Once riding, current speed is displayed at the top of the main screen, with power, ride time, cadence and heart rate displayed beneath on two smaller lines. Curiously, power is displayed in smaller digits than current speed. Ride summary data, including average and maximum values for speed, cadence, heart rate and power, as well as useful training metrics like Normalized Power (NP) and Training Stress Score (TSS), are accessible only by scrolling through a series of screens.
Having detailed power data available in real time is useful but unlike other head units designed for use with power meters, the data fields shown on each display can’t be customised to suit rider preference. iBike power data gives a feel for riding effort, with current power generally behaving as expected, but inaccurate readings caused by crosswinds or rough roads means power readings can vary widely even when rider effort isn’t fluctuating.
We compared power readings from the iBike to data taken from a PowerTap hub for a range of training files, as well as comparing several rides where route, equipment and position were kept identical. When using the estimated aerodynamic drag coefficient (generated by the Fast Start option), average readings for an entire ride differed from the PowerTap data by up to 30 percent, with most rides showing discrepancies of around 15 percent.
Once coast-down calibration had been completed, the iBike's estimated average power over entire rides still differed from the measured values by up to 15 percent. Considering the data analysis and monotony involved in performing the coast-downs, we were hoping for better accuracy than this.

→ **Required work**
- a) Decide whether each statement agrees with the iBike review: (i) power is displayed in larger digits than current speed; (ii) ride summary data can be reached only by scrolling through a series of screens; (iii) after coast-down calibration, the iBike's average power over entire rides still differed from the measured values by up to 15 percent. Answer yes or no for each, and quote the deciding words from the review.
- b) Reproduce the stretch of the iBike review from "Once coast-down calibration" through "accuracy than this.", word for word.

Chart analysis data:
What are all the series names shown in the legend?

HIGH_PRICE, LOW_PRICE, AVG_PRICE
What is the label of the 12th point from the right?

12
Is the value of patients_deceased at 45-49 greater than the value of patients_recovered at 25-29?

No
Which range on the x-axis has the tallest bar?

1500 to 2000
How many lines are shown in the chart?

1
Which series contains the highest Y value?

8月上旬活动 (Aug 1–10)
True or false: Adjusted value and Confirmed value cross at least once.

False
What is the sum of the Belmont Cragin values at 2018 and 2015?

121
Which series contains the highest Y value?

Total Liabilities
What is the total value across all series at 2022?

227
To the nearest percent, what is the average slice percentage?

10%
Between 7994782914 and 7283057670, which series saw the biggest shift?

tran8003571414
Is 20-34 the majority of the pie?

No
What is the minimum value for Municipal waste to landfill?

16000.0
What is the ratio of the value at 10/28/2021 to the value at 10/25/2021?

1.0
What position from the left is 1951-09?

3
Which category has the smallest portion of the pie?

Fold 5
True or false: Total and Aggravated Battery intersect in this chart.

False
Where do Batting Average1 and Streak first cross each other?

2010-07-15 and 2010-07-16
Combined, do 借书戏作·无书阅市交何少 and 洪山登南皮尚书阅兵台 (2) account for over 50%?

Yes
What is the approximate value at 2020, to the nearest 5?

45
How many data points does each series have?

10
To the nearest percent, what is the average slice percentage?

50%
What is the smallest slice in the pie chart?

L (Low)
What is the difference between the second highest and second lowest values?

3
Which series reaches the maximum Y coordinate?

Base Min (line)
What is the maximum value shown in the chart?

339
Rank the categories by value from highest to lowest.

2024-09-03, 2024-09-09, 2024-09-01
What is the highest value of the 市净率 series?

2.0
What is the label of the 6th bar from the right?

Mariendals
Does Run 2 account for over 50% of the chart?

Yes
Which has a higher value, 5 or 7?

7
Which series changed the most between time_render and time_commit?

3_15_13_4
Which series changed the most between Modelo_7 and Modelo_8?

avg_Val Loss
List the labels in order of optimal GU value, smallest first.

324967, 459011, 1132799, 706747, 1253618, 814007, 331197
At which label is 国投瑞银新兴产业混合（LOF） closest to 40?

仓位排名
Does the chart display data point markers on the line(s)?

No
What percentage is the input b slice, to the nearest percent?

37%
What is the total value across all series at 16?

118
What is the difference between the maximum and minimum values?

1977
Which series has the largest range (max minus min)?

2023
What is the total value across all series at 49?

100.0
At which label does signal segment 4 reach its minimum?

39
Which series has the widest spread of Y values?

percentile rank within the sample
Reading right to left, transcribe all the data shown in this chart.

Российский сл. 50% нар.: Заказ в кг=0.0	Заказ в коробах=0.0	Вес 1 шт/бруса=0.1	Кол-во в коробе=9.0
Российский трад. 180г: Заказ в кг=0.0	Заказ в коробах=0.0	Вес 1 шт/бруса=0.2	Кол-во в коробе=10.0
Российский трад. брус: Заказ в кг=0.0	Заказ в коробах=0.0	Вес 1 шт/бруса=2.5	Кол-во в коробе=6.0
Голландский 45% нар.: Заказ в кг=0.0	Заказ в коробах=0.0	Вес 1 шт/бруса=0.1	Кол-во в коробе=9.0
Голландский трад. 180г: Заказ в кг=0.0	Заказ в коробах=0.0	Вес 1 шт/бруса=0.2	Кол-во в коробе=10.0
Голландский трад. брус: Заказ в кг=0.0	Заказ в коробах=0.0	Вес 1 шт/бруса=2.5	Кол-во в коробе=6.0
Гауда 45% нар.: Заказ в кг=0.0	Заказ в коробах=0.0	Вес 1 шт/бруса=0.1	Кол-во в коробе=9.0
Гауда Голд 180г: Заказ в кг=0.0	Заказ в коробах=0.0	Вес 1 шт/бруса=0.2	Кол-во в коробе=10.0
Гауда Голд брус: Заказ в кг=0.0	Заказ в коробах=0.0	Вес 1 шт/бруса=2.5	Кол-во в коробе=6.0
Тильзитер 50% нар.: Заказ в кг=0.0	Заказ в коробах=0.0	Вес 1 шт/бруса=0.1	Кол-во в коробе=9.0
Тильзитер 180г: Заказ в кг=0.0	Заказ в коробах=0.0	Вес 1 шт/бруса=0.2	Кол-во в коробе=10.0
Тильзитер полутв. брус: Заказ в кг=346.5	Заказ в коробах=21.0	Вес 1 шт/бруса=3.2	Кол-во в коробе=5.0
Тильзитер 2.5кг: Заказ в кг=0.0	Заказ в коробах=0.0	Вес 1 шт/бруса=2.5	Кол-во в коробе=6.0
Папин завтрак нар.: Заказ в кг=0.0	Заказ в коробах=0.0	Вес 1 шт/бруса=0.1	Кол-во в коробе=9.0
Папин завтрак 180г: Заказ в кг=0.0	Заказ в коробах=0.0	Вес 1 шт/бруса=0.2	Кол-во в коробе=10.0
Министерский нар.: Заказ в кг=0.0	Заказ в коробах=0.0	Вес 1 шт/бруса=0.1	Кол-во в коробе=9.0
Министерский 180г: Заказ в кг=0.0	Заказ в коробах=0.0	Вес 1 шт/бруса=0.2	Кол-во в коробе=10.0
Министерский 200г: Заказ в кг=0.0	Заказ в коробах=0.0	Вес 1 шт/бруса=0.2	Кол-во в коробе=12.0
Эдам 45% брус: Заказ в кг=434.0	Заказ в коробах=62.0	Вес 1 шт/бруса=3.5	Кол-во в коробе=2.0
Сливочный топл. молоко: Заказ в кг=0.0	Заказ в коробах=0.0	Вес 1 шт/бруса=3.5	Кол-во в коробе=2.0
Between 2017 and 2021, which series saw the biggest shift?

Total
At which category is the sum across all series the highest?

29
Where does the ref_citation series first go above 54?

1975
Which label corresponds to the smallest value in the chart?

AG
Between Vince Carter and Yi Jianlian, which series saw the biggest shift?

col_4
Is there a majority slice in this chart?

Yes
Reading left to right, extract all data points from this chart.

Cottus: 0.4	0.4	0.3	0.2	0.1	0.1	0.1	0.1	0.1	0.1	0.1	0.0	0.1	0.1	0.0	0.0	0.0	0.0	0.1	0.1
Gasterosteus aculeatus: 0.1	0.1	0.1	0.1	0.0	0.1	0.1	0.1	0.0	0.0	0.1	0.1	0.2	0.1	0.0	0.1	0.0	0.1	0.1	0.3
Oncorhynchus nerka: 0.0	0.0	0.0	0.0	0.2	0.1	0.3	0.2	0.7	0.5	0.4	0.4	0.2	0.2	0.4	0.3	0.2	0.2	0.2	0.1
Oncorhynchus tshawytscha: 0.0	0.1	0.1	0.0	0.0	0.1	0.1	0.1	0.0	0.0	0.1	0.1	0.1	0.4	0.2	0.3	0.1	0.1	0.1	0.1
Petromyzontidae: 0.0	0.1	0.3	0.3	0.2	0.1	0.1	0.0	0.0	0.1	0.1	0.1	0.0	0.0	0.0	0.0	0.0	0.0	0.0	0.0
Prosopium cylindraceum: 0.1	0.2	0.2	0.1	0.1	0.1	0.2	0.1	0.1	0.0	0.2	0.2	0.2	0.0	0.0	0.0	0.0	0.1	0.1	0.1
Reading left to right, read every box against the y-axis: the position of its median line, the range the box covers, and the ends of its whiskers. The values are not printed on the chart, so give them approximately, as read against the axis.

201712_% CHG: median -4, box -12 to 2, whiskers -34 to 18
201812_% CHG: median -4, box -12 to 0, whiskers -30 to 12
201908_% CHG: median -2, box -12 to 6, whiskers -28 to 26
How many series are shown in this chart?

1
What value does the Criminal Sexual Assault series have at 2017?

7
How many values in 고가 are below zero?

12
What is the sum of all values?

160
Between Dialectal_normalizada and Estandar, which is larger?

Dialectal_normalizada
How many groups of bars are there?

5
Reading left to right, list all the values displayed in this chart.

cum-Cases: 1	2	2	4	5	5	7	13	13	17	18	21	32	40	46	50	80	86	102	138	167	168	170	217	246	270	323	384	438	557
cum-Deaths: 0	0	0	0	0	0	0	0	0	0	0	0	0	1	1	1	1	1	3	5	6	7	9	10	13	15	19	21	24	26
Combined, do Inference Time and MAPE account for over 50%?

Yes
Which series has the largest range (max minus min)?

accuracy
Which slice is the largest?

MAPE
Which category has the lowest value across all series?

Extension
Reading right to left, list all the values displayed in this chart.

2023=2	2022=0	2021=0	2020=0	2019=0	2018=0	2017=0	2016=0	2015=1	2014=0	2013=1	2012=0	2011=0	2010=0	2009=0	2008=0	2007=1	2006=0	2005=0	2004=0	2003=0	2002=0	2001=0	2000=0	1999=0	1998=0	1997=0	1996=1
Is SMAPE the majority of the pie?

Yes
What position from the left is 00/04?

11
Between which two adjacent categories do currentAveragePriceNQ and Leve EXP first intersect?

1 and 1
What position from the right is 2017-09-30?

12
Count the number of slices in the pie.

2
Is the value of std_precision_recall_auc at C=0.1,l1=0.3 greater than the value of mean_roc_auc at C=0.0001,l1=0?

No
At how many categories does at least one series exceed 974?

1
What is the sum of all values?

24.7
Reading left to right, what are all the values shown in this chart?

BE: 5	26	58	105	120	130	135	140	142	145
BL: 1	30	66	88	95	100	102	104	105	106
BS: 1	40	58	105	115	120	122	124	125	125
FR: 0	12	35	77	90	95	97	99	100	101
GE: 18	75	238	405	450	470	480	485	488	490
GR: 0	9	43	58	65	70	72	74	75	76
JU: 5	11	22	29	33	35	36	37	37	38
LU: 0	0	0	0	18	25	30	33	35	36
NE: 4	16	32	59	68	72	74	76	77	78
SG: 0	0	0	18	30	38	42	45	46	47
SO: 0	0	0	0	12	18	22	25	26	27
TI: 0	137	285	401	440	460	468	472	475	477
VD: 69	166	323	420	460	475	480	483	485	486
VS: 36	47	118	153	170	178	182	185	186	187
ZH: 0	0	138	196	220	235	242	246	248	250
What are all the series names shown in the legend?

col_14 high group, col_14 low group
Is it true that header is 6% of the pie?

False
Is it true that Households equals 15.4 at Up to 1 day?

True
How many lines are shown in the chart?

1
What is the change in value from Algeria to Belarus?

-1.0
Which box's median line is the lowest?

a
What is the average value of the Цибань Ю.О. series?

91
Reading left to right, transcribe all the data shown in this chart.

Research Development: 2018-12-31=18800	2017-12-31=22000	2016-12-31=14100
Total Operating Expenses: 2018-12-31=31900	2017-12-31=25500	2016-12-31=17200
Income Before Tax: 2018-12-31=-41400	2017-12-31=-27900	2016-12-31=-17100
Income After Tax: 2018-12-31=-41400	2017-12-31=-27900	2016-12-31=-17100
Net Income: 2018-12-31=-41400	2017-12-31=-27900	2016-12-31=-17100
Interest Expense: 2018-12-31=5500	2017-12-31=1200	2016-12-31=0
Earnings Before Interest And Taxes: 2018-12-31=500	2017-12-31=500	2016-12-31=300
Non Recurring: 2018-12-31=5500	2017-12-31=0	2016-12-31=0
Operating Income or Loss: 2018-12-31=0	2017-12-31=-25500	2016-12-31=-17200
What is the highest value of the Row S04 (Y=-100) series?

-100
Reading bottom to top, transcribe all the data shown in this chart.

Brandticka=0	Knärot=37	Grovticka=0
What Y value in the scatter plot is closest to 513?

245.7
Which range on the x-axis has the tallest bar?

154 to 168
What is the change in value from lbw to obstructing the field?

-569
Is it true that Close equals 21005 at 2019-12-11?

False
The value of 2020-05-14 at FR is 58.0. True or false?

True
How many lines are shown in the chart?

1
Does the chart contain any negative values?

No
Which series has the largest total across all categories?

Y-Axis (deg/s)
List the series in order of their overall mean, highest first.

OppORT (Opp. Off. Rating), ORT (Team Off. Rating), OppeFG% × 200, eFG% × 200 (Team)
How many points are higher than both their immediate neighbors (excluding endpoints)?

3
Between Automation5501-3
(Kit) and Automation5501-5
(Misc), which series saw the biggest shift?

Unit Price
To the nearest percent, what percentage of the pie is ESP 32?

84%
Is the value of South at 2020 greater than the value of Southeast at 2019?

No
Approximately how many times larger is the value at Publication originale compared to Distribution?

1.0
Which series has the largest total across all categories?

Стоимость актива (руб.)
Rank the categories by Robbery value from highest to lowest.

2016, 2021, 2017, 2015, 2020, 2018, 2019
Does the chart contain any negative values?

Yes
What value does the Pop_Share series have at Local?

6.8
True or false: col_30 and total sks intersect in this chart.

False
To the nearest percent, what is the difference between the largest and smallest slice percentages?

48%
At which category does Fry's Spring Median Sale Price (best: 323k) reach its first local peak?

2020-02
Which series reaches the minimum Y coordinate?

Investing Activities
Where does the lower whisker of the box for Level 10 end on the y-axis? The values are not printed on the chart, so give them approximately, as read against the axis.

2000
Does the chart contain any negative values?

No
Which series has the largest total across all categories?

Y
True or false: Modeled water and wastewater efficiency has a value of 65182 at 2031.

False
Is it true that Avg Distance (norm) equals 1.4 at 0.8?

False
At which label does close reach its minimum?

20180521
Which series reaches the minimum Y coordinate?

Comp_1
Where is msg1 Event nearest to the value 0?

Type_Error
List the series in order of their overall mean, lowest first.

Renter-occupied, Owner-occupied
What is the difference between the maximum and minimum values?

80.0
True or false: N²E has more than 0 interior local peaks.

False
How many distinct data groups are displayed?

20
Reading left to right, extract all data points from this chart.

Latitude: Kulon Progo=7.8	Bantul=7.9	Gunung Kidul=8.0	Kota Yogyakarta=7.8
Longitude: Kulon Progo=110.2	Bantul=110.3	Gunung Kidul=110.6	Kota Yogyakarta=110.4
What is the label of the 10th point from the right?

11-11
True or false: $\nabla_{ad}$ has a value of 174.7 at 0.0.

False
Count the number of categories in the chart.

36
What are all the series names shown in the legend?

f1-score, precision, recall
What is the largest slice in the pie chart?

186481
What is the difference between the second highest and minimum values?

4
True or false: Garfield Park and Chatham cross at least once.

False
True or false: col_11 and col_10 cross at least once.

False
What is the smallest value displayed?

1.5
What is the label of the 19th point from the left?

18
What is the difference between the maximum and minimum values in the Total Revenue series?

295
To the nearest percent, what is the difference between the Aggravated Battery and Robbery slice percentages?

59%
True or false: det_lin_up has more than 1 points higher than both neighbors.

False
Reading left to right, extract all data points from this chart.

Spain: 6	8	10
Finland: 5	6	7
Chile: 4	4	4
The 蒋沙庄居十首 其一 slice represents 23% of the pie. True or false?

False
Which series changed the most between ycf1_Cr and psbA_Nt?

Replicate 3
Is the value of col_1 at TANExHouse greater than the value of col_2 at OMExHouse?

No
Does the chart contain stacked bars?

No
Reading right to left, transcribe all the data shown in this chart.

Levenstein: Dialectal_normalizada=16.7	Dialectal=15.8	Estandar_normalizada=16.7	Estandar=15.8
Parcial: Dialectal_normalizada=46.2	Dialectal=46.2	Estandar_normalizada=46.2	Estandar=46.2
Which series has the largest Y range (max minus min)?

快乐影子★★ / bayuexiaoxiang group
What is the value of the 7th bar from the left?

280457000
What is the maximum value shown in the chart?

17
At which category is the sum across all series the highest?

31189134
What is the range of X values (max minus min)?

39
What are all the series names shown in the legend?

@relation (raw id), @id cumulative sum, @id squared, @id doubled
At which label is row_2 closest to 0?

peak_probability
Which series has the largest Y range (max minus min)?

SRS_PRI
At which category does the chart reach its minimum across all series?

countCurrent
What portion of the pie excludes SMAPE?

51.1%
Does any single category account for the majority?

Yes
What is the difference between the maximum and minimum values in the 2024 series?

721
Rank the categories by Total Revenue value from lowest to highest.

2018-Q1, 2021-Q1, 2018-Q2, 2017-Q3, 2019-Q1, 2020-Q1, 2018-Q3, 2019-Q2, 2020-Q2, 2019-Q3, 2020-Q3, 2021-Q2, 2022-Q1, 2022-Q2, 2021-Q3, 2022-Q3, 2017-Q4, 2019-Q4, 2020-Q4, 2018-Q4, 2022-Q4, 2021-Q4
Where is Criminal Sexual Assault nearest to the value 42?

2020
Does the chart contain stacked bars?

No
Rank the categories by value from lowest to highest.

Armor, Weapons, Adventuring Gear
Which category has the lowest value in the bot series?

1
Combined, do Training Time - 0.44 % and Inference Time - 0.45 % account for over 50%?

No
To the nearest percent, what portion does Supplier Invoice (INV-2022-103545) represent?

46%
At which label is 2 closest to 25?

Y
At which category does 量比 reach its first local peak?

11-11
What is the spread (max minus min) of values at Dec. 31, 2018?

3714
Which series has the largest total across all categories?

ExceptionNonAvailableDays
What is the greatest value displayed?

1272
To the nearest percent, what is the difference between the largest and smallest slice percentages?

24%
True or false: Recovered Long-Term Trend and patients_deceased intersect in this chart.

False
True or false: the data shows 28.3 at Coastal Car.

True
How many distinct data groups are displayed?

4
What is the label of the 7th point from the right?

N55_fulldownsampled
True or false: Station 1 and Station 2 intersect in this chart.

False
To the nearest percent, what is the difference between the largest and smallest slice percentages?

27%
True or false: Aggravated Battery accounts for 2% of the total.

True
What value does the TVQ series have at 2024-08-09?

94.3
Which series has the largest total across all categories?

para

→ **Solutions by task**
- a)
(i) No: "power is displayed in smaller digits than current speed."
(ii) Yes: "are accessible only by scrolling through a series of screens."
(iii) Yes: "the iBike's estimated average power over entire rides still differed from the measured values by up to 15 percent."

- b)
Once coast-down calibration had been completed, the iBike's estimated average power over entire rides still differed from the measured values by up to 15 percent. Considering the data analysis and monotony involved in performing the coast-downs, we were hoping for better accuracy than this.